Jedne z ważniejszych, ale rywalizacja z AEK też jest bardzo istotna dla kibiców. Przed finałem Pucharu Grecji właśnie z tym klubem, przyszła do nas grupka starszych fanów, którzy są dłużej z PAOK, niż ja na świecie. Najpierw podziękowali za mistrzostwo, ale później poprosili o więcej, czyli o podwójną koronę, której jeszcze nigdy w historii nie udało się wywalczyć.

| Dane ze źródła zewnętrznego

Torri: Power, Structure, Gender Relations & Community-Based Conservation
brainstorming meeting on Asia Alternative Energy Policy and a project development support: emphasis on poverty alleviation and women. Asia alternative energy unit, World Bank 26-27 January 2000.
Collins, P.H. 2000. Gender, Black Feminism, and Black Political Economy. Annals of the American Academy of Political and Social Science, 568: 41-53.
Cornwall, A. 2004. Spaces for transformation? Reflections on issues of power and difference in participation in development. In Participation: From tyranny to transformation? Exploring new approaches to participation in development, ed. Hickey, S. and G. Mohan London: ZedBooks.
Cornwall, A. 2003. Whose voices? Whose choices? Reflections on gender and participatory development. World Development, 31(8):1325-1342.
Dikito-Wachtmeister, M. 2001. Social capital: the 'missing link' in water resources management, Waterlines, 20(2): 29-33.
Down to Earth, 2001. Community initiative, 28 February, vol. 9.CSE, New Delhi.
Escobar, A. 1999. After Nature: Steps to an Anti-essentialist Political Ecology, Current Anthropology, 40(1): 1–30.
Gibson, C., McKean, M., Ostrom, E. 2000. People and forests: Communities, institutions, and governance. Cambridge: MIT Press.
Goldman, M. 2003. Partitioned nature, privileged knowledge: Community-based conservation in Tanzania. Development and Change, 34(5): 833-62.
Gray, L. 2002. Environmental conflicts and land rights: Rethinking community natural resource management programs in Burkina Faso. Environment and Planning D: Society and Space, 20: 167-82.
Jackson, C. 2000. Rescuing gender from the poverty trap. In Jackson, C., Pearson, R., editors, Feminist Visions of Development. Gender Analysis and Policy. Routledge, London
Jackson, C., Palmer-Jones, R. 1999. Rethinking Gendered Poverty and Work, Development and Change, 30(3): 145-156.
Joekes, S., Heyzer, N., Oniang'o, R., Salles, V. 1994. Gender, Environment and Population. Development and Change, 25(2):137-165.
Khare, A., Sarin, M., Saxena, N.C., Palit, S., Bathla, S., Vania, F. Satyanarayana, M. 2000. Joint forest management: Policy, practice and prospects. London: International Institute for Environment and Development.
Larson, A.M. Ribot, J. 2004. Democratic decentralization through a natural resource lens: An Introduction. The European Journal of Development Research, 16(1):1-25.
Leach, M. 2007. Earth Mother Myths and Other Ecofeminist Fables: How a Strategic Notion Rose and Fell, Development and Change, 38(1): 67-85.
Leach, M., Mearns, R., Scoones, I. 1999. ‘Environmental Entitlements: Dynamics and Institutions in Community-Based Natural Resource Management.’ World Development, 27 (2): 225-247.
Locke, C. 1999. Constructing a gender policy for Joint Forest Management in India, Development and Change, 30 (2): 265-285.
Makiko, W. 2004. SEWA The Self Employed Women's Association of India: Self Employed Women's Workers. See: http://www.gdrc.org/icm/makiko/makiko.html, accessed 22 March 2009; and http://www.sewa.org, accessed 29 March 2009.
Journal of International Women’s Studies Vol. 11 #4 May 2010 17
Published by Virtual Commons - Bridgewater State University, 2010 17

Trudno było ci się odnaleźć w Grecji?
Obawiałem się początków, tymczasem zostałem bardzo miło przywitany. Koledzy ustawili tunel, sprzedali po kopniaku na szczęście i tyle. Do tego wszystkiego w klubie jest trener Mirosław Sznaucner, który jeszcze kilka lat temu grał w piłkę z kapitanem naszej drużyny – Vieirinhą. Teraz pracuje przy drużynie U-19, która grała w Młodzieżowej Lidze Mistrzów i odpadła z Tottenhamem. Mistrzostwo kraju zdobyli w cuglach. Przez pierwsze dwa czy trzy tygodnie był ze mną na każdym treningu, więc było mi trochę łatwiej. Trener Sznaucner ma u kibiców PAOK duży szacunek. Nawet jak siadaliśmy wspólnie w restauracji czy kawiarni, to ludzie podchodzili, prosili go o zdjęcia. Na pewno nie jest anonimowy w Salonikach.

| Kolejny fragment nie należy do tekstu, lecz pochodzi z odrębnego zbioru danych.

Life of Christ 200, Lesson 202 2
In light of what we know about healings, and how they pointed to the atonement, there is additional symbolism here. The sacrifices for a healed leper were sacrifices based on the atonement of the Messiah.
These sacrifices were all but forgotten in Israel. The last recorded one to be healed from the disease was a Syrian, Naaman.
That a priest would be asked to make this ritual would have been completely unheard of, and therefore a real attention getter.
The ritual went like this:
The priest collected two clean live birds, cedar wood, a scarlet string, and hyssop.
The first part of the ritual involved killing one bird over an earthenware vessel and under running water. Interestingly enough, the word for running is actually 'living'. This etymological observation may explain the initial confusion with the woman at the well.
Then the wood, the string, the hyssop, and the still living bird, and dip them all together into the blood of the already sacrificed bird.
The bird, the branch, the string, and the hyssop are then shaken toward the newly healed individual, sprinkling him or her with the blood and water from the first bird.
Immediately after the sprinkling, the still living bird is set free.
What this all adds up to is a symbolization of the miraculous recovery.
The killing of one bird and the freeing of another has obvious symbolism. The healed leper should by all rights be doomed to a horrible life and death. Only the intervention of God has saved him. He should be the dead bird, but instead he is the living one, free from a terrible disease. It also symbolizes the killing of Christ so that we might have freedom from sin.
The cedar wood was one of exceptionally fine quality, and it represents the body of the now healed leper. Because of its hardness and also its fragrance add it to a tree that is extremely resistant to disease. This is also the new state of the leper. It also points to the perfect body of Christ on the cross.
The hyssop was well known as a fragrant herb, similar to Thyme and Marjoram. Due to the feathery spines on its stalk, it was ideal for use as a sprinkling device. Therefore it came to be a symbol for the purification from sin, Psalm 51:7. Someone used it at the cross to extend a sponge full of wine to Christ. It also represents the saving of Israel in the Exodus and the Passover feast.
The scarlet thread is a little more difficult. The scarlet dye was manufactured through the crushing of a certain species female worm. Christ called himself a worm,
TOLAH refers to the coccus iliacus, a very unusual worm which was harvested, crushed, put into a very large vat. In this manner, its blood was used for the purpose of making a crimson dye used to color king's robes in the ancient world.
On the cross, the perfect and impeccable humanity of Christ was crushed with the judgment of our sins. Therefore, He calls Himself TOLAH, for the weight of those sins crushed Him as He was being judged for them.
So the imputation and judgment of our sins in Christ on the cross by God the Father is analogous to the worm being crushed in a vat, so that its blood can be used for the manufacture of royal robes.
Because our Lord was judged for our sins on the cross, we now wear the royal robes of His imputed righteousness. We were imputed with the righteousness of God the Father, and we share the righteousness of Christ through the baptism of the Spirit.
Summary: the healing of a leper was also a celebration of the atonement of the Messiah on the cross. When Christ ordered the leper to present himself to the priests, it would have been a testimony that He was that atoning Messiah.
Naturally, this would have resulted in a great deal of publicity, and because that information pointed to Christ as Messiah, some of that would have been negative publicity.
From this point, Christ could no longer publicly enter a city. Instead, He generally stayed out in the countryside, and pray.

Jak idzie nauka języka greckiego?
Nie uczę się w ogóle. Szkolę tylko angielski. Wynika to z tego, że w zespole mamy mało Greków. Poprzedni trener był Rumunem, a obecny jest Portugalczykiem, więc wszystko jest prowadzone po angielsku. Chyba zacznę się niedługo uczyć portugalskiego, bo w szatni chyba jest najczęściej używanym językiem. Mamy wielu zawodników z Portugalii, Brazylii czy Hiszpanii, którzy mówią bardzo podobnie.